Human skulls are displayed in the stupa of Choeung Ek, a former Khmer Rouge "killing field" dotted with mass graves about nine miles (15 kilometers) south of Phnom Penh, Cambodia.

Human skulls are displayed in the stupa of Choeung Ek, a former Khmer Rouge "killing field" dotted with mass graves about nine miles (15 kilometers) south of Phnom Penh, Cambodia.

The Documentation Center of Cambodia, which has spent decades recording crimes of the Khmer Rouge, will host a global conference on genocide in 2017.

The International Association of Genocide Scholars conducts a conference every two years, “to further research and teaching about the nature, causes, and consequences of genocide, and advance policy studies on prevention of genocide.”

Dy Khamboly, director of the School of Genocide, Conflicts and Human Rights at the Sleuk Rith Institute, told VOA Khmer the conference will bring many benefits to Cambodians studying genocide. “This conference will bring about new findings related to genocide, how to prevent genocide, as well as how to build peace within countries,” he said.

The conference will come amid ongoing proceedings at the UN-backed Khmer Rouge tribunal, which seeks to try leaders of the regime for atrocity crimes.
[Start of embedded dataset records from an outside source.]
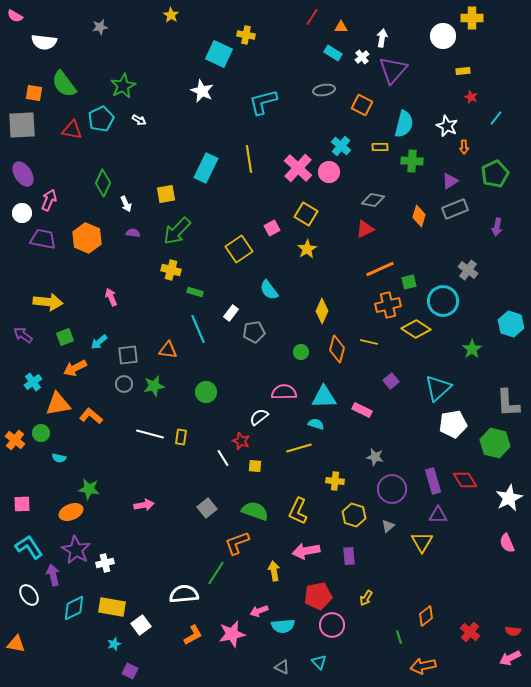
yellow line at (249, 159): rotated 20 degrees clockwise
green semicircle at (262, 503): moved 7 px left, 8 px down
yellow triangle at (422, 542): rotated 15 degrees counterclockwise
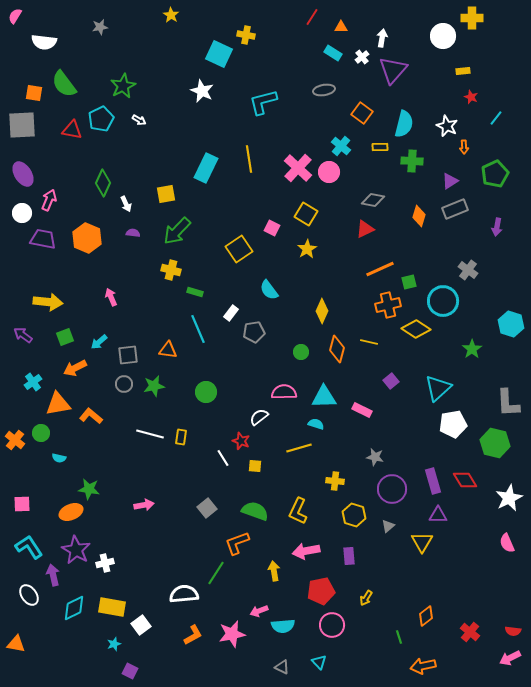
pink semicircle at (15, 16): rotated 91 degrees clockwise
orange square at (362, 105): moved 8 px down; rotated 10 degrees clockwise
pink square at (272, 228): rotated 35 degrees counterclockwise
red pentagon at (318, 596): moved 3 px right, 5 px up
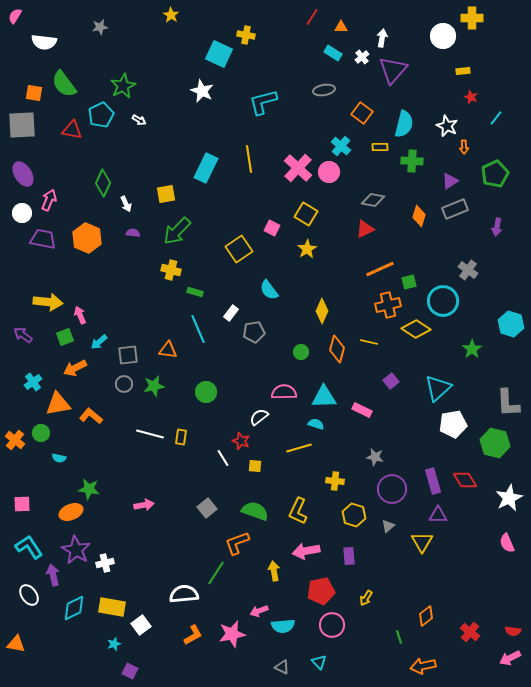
cyan pentagon at (101, 119): moved 4 px up
pink arrow at (111, 297): moved 31 px left, 18 px down
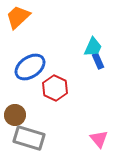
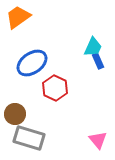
orange trapezoid: rotated 8 degrees clockwise
blue ellipse: moved 2 px right, 4 px up
brown circle: moved 1 px up
pink triangle: moved 1 px left, 1 px down
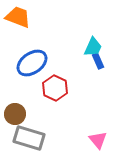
orange trapezoid: rotated 56 degrees clockwise
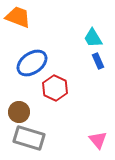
cyan trapezoid: moved 9 px up; rotated 125 degrees clockwise
brown circle: moved 4 px right, 2 px up
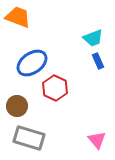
cyan trapezoid: rotated 80 degrees counterclockwise
brown circle: moved 2 px left, 6 px up
pink triangle: moved 1 px left
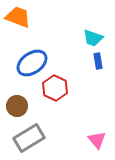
cyan trapezoid: rotated 40 degrees clockwise
blue rectangle: rotated 14 degrees clockwise
gray rectangle: rotated 48 degrees counterclockwise
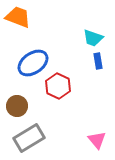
blue ellipse: moved 1 px right
red hexagon: moved 3 px right, 2 px up
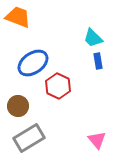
cyan trapezoid: rotated 25 degrees clockwise
brown circle: moved 1 px right
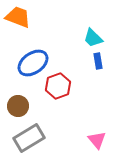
red hexagon: rotated 15 degrees clockwise
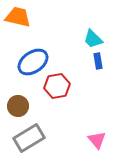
orange trapezoid: rotated 8 degrees counterclockwise
cyan trapezoid: moved 1 px down
blue ellipse: moved 1 px up
red hexagon: moved 1 px left; rotated 10 degrees clockwise
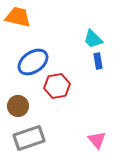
gray rectangle: rotated 12 degrees clockwise
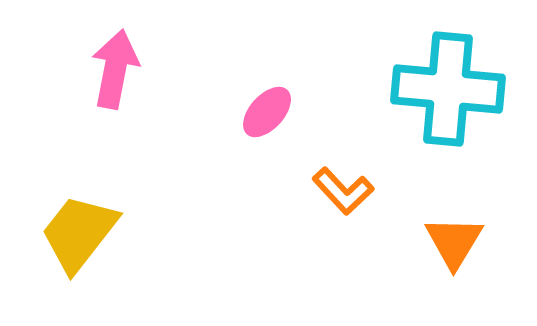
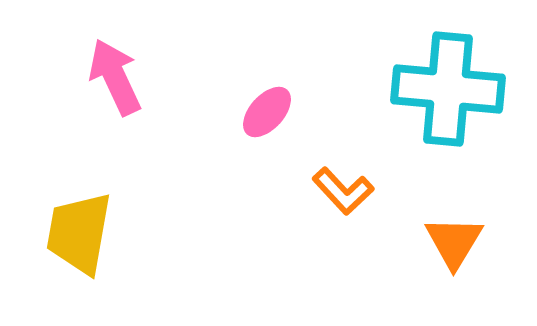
pink arrow: moved 8 px down; rotated 36 degrees counterclockwise
yellow trapezoid: rotated 28 degrees counterclockwise
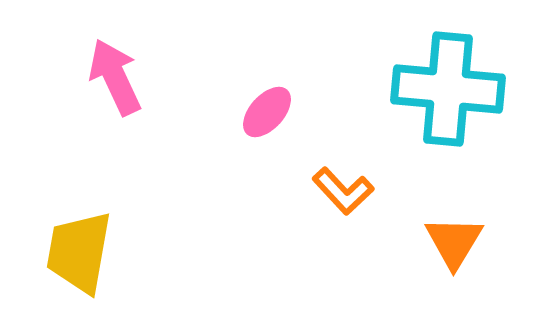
yellow trapezoid: moved 19 px down
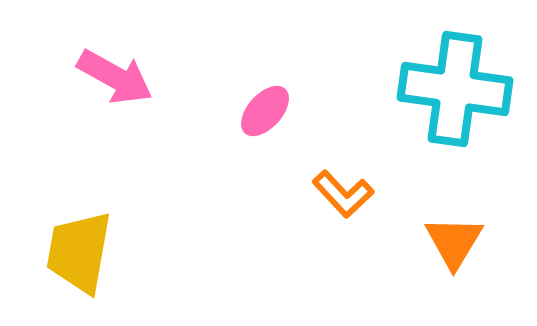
pink arrow: rotated 144 degrees clockwise
cyan cross: moved 7 px right; rotated 3 degrees clockwise
pink ellipse: moved 2 px left, 1 px up
orange L-shape: moved 3 px down
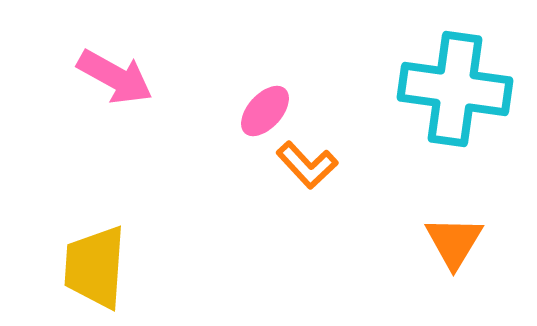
orange L-shape: moved 36 px left, 29 px up
yellow trapezoid: moved 16 px right, 15 px down; rotated 6 degrees counterclockwise
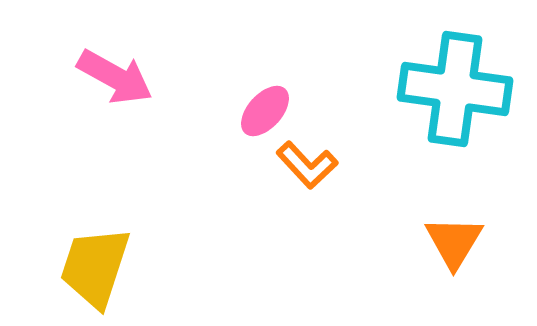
yellow trapezoid: rotated 14 degrees clockwise
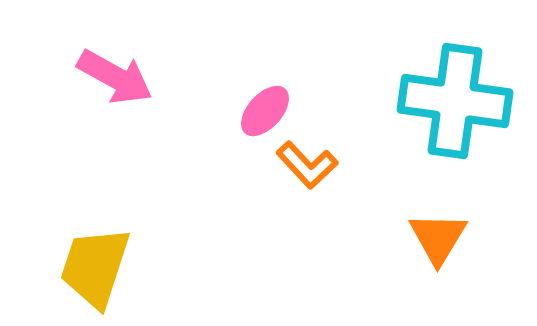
cyan cross: moved 12 px down
orange triangle: moved 16 px left, 4 px up
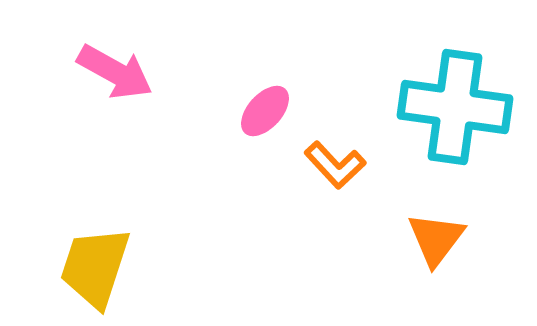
pink arrow: moved 5 px up
cyan cross: moved 6 px down
orange L-shape: moved 28 px right
orange triangle: moved 2 px left, 1 px down; rotated 6 degrees clockwise
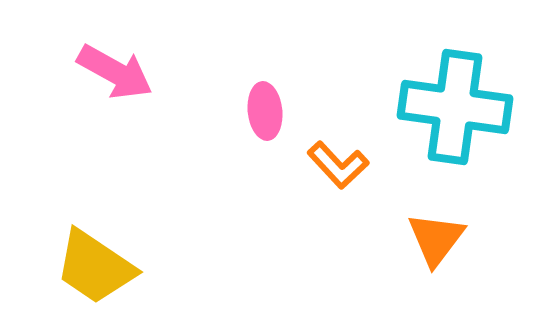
pink ellipse: rotated 48 degrees counterclockwise
orange L-shape: moved 3 px right
yellow trapezoid: rotated 74 degrees counterclockwise
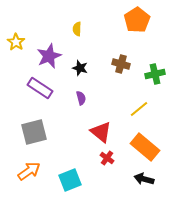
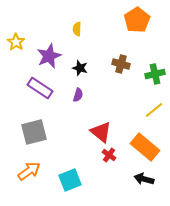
purple semicircle: moved 3 px left, 3 px up; rotated 32 degrees clockwise
yellow line: moved 15 px right, 1 px down
red cross: moved 2 px right, 3 px up
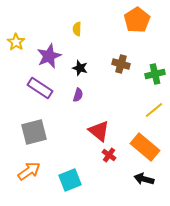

Tribunal officials and victims of the regime told VOA Khmer they support the conference coming to Cambodia.

“I hope the Cambodian people will acquire more information about genocide brought by these scholars’ research,” tribunal spokesman Neth Pheaktra said.

Chan Sopheap, a 64-year-old survivor of the regime and a civil party complainant at the court, said she hoped to join the conference herself.

“It will bring the history of genocide to all the victims and the Cambodian people to learn and remember how cruel and grave the consequence are that are brought by genocide,” she said.